**Brief**
Print the whole listing below again, exactly as given.

※ ※ ※

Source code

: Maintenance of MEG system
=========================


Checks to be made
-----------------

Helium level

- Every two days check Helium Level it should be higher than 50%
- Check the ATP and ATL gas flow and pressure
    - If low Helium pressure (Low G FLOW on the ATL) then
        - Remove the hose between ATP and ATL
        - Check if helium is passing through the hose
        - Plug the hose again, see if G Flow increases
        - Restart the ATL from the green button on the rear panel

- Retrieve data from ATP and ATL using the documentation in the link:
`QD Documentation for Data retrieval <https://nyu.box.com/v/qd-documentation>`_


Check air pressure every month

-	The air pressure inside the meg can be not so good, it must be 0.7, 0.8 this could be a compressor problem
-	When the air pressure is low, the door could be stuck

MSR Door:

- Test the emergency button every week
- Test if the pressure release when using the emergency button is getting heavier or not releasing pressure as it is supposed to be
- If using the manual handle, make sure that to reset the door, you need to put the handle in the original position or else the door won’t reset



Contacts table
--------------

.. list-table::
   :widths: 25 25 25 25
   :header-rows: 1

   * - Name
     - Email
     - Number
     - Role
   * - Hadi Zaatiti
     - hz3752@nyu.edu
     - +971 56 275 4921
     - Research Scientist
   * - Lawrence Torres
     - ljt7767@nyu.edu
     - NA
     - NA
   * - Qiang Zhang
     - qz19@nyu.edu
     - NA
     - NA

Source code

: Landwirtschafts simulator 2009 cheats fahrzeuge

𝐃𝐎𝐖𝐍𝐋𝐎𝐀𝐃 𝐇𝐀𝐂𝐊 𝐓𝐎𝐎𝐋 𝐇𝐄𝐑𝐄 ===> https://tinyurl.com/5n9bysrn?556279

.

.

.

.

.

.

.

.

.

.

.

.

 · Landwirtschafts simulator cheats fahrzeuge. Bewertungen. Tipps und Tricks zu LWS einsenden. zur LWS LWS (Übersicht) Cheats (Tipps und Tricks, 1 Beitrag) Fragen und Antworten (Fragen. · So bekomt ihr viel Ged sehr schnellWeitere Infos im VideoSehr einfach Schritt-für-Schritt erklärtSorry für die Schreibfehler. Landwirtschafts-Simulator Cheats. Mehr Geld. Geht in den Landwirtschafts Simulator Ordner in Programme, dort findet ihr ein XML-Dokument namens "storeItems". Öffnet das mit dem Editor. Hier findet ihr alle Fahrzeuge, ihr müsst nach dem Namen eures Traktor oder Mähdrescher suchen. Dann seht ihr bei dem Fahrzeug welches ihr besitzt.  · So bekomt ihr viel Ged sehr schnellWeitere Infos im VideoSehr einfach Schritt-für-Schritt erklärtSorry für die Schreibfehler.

※ ※ ※

**Result for this exercise**
Source code

: Maintenance of MEG system
=========================


Checks to be made
-----------------

Helium level

- Every two days check Helium Level it should be higher than 50%
- Check the ATP and ATL gas flow and pressure
    - If low Helium pressure (Low G FLOW on the ATL) then
        - Remove the hose between ATP and ATL
        - Check if helium is passing through the hose
        - Plug the hose again, see if G Flow increases
        - Restart the ATL from the green button on the rear panel

- Retrieve data from ATP and ATL using the documentation in the link:
`QD Documentation for Data retrieval <https://nyu.box.com/v/qd-documentation>`_


Check air pressure every month

-	The air pressure inside the meg can be not so good, it must be 0.7, 0.8 this could be a compressor problem
-	When the air pressure is low, the door could be stuck

MSR Door:

- Test the emergency button every week
- Test if the pressure release when using the emergency button is getting heavier or not releasing pressure as it is supposed to be
- If using the manual handle, make sure that to reset the door, you need to put the handle in the original position or else the door won’t reset



Contacts table
--------------

.. list-table::
   :widths: 25 25 25 25
   :header-rows: 1

   * - Name
     - Email
     - Number
     - Role
   * - Hadi Zaatiti
     - hz3752@nyu.edu
     - +971 56 275 4921
     - Research Scientist
   * - Lawrence Torres
     - ljt7767@nyu.edu
     - NA
     - NA
   * - Qiang Zhang
     - qz19@nyu.edu
     - NA
     - NA

Source code

: Landwirtschafts simulator 2009 cheats fahrzeuge

𝐃𝐎𝐖𝐍𝐋𝐎𝐀𝐃 𝐇𝐀𝐂𝐊 𝐓𝐎𝐎𝐋 𝐇𝐄𝐑𝐄 ===> https://tinyurl.com/5n9bysrn?556279

.

.

.

.

.

.

.

.

.

.

.

.

 · Landwirtschafts simulator cheats fahrzeuge. Bewertungen. Tipps und Tricks zu LWS einsenden. zur LWS LWS (Übersicht) Cheats (Tipps und Tricks, 1 Beitrag) Fragen und Antworten (Fragen. · So bekomt ihr viel Ged sehr schnellWeitere Infos im VideoSehr einfach Schritt-für-Schritt erklärtSorry für die Schreibfehler. Landwirtschafts-Simulator Cheats. Mehr Geld. Geht in den Landwirtschafts Simulator Ordner in Programme, dort findet ihr ein XML-Dokument namens "storeItems". Öffnet das mit dem Editor. Hier findet ihr alle Fahrzeuge, ihr müsst nach dem Namen eures Traktor oder Mähdrescher suchen. Dann seht ihr bei dem Fahrzeug welches ihr besitzt.  · So bekomt ihr viel Ged sehr schnellWeitere Infos im VideoSehr einfach Schritt-für-Schritt erklärtSorry für die Schreibfehler.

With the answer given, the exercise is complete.